**Aim of the exercise:** Transcribe word for word the lines below from the line with "broad gauge line, valued at Rs 716 crore, by" through the line with "programs. It is", ends included.

========

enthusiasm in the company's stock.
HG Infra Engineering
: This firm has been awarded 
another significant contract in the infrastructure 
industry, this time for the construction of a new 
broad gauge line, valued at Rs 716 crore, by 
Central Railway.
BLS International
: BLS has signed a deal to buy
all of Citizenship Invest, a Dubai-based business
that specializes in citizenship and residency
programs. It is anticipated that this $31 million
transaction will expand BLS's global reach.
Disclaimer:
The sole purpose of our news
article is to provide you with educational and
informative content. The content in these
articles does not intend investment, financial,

========

**Solution for this problem:**
broad gauge line, valued at Rs 716 crore, by 
Central Railway.
BLS International
: BLS has signed a deal to buy
all of Citizenship Invest, a Dubai-based business
that specializes in citizenship and residency
programs. It is anticipated that this $31 million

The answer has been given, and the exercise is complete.